Synthetic biology strategies used for heterologous production of butanone in engineered E. coli. The ketone biosynthesis pathway consisted of three modules, as follows: module 1, the chromosomally activated Sbm pathway in CPC-Sbm for supply of propionyl-CoA; module 2, a set of promiscuous β-ketothiolases (i.e., PhaA and BktB) expressed independently or in tandem to generate the CoA-dependent chain elongation pathway for either homofusion of acetyl-CoA or heterofusion of acetyl-CoA and propionyl-CoA; module 3, the clostridial acetone formation pathway (i.e., CtfAB-Adc) for thioester hydrolysis of the fused CoA intermediate and subsequent decarboxylation.
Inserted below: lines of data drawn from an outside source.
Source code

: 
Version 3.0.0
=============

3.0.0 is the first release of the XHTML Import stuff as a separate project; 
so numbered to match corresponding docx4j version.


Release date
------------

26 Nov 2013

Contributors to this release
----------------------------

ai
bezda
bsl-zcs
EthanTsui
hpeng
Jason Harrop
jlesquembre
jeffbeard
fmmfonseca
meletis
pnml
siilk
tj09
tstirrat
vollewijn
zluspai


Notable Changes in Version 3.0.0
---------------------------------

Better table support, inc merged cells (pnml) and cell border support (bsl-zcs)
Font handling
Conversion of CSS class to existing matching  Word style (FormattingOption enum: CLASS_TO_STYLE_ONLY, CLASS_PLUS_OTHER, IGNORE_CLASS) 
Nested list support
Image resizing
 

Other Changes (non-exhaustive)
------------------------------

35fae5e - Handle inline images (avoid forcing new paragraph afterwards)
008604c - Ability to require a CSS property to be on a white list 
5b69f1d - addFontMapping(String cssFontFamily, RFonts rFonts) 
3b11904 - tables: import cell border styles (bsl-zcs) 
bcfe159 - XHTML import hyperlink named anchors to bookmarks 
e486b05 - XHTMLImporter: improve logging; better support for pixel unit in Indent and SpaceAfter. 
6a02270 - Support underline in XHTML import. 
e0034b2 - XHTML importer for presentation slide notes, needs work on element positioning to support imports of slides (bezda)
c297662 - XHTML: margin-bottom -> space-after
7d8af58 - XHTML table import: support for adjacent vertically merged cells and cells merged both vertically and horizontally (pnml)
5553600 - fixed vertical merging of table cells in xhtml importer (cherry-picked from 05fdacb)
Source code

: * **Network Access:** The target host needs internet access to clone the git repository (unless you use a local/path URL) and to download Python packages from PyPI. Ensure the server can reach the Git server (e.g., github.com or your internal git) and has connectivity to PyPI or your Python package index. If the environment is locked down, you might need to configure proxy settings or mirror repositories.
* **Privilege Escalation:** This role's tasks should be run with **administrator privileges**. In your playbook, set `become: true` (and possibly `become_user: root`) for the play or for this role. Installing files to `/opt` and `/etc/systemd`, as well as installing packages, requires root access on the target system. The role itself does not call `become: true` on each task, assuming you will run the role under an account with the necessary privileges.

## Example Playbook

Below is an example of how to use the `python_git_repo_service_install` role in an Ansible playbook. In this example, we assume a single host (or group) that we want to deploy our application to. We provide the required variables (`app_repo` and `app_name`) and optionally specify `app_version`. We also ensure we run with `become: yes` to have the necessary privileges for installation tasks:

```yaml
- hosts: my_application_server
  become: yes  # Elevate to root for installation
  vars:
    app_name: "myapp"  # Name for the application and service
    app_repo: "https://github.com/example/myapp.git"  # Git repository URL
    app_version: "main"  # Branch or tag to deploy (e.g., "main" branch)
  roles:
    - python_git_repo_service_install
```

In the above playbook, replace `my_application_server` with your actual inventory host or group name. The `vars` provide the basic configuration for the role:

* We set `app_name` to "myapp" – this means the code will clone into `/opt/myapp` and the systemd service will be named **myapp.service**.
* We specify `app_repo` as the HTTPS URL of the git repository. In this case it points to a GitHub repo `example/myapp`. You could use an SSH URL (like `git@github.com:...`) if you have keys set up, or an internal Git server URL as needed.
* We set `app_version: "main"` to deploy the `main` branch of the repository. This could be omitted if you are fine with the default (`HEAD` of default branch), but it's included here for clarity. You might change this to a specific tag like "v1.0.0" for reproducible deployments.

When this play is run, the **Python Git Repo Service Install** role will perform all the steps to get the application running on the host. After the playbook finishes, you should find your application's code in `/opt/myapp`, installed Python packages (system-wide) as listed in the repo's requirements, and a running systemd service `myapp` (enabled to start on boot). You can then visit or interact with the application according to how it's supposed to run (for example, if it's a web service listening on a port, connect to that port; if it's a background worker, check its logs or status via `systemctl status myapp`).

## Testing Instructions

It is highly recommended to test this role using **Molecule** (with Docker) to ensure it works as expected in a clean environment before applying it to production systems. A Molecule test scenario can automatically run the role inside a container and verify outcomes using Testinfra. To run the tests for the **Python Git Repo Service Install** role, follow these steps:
All three modules were assembled together to generate various ketone production strains, i.e., CPC-MEKCon1 contained modules 1, 2A, and 3, CPC-MEKCon2 contained modules 1, 2B, and 3, and CPC-MEK contained modules 1, 2C, and 3. The single-gene knockouts (i.e., adhE, pta, glpD, and dhaK) are all variants of the parent ketogenic strain CPC-MEK. Abbreviations: FRT, flippase recognition target; O, operator; RBS, ribosome binding site; T, terminator.

FIG 3

Construction of the biosynthetic pathway for ketone production in E. coli. (A and B) Final metabolite titers, including acetone and butanone, with microaerobic cultivation of the ketogenic strains CPC-MEKCon1 (A) and CPC-MEKCon2 (B), using 30 g liter⁻¹ glycerol as the major carbon source. (C and D) Final metabolite titers, including acetone and butanone, with microaerobic cultivation (C) and semiaerobic cultivation (D) of the ketogenic strain CPC-MEK, using 30 g liter⁻¹ glycerol as the major carbon source. All of the strains were induced at the start of the batch cultivation with 0.1 mM IPTG. Error bars, standard deviations (n = 2). The metabolite distribution (denoted as the percentage of spent glycerol converted to a specific metabolite) is indicated above the bars.

FIG 4

Enhancement of ketone production in engineered E. coli. Final metabolite titers with microaerobic cultivation of CPC-SbmΔadhE (A), semiaerobic cultivation of CPC-SbmΔadhE (B), semiaerobic cultivation of CPC-SbmΔpta (C), semiaerobic cultivation of CPC-SbmΔglpD (D), and semiaerobic cultivation of CPC-SbmΔdhaK (E), using 30 g liter⁻¹ glycerol as the major carbon source, are shown. All of the strains were treated with 0.1 mM IPTG at the start of the batch cultivation. Error bars, standard deviations (n = 2). The metabolite distribution (denoted as the percentage of spent glycerol converted to a specific metabolite) is indicated above the bars.